Hmmm well there is potential but that is not my cup of tea. Looking again at the tines, the centre one was nice and straight and quite obviously looked like the blade of a sword so off to the workbench to see what might happen.
The above picture shows the result. I hammered the tine to give it a more edged look, soldered on a small piece of square section sterling wire for the crosspiece or whatever it is called and a piece of round sterling wire for the handle. The hand-guard was a piece of scrap that was already a half circle so that got soldered to the handle and the little tassel was made from small pieces of 9ct gold 0.5mm wire. I did make a little tassel in gold and red thread but thought it was too fragile so made the metal one instead.
So now being a bit single minded, the other tines too made me think of weapons for the tiny handed. I took one of the remaining tines with the barb on fashioned it into a scimitar.
For this one it was much the same as the sword, hammering the tine to give it a blade like appearance, putting a curve into it and soldering on a cross piece of scrap I had lying around, a small piece of thick sterling wire for the handle and then to add a little eastern promise I bezel set a small ruby and mounted it as a pommel.
The next piece to be brought to life from the death of the pickle fork was a little pendant. I had been commissioned to make a rubellite cabochon pendant the back plate for which was cut from the part of the fork near the tines.

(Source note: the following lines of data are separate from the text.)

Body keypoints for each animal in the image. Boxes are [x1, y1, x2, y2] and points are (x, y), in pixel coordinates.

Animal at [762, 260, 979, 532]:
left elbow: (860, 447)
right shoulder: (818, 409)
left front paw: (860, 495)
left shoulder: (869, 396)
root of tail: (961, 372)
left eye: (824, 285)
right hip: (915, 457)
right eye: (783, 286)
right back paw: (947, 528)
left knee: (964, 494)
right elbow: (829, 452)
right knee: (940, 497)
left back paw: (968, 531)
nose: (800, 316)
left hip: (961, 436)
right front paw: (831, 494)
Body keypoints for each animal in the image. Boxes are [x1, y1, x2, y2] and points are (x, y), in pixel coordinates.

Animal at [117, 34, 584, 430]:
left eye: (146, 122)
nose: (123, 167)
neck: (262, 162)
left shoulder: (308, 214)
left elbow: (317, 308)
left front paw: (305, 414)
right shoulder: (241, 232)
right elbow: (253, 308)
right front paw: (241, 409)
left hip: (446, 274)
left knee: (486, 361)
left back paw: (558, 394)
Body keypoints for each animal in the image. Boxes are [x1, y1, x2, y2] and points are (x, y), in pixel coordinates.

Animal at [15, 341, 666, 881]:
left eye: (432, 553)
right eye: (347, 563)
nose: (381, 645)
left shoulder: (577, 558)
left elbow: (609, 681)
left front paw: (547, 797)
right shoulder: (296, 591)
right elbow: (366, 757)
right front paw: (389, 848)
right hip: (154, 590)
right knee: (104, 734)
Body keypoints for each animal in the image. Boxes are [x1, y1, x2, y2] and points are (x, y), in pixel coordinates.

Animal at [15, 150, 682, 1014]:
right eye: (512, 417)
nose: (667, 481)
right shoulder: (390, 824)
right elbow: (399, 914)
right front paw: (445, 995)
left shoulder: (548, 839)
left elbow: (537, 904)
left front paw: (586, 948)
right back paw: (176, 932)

|Rubellite cabochon pendant|
The lady wanted a particular type of fancy bezel, which I had to buy in, there was and is a fair bit of the stuff left over so I thought I would use some on a nice fluorite cabochon I had. I made a shield shaped back plate for the cabochon from the other end of the dead fork just beyond the unhammered middle section, and embellished it with a little scroll bail.
The next two pieces to come about happened over the last few days. I had already hammered out the handle end of the fork and it had been sitting on my workbench for some time, when I was inspired by a pair of earrings I had seen in a TV programme, seen only for about 5 seconds, they took my fancy and so I made a pair of a similar nature.
I had to hand a couple of fine silver hoops I had made a while back, so I dug them out and cut the two blade shapes from the remaining end of the pickle fork soldered them to a couple of pieces of tube and suspended them on the hoops, finishing them off with a a simple pair of ear wires I made from sterling wire.
I do not normally make rings but at the beginning of the week I did make one and as mentioned before I kind of get one track minded, so out came the middle section of the pickle fork with its nice reeding, which I have to say is quite thick and took some bashing and annealing to get into a ring shape, and another ring was made. I used a bit more of the handle end of the fork to make the back plate for the stone.
So there you have it, one Victorian pickle fork reborn. The image below is all that is left of it, all other cut offs and scraps have been melted down, to be hammered out once again for further use.
|Pickle fork bones :0)|
All of these things were made over a period of months, as and when the opportunity arose to use the silver from the pickle fork, except the last two as I mentioned.
I hope you find this a fun and inspiring post on how you too can recycle.